Problem details:
Take each line in the entries below that holds "region" and show it.

Material provided:
*** Begin section ***

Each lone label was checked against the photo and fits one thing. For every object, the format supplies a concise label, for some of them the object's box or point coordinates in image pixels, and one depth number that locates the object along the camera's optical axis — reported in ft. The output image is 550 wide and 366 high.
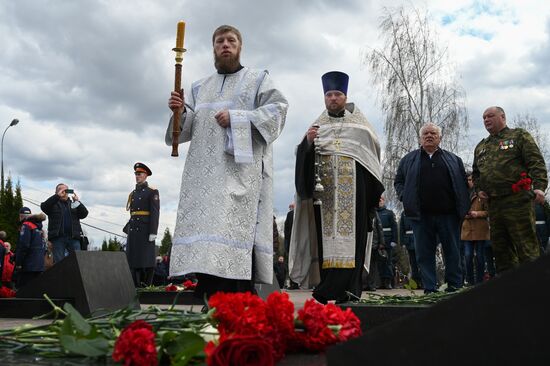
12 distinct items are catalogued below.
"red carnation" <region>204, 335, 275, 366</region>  6.35
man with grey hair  24.21
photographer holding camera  38.88
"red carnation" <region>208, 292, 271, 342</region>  7.36
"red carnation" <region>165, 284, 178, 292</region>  30.05
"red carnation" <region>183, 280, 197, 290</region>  29.72
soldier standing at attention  38.60
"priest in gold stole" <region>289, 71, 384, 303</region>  20.77
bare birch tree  88.43
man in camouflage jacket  24.25
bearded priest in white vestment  16.67
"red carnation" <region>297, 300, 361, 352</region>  8.36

*** End section ***

Worked solution:
"red carnation" <region>204, 335, 275, 366</region>  6.35
"red carnation" <region>208, 292, 271, 342</region>  7.36
"red carnation" <region>165, 284, 178, 292</region>  30.05
"red carnation" <region>183, 280, 197, 290</region>  29.72
"priest in gold stole" <region>289, 71, 384, 303</region>  20.77
"red carnation" <region>297, 300, 361, 352</region>  8.36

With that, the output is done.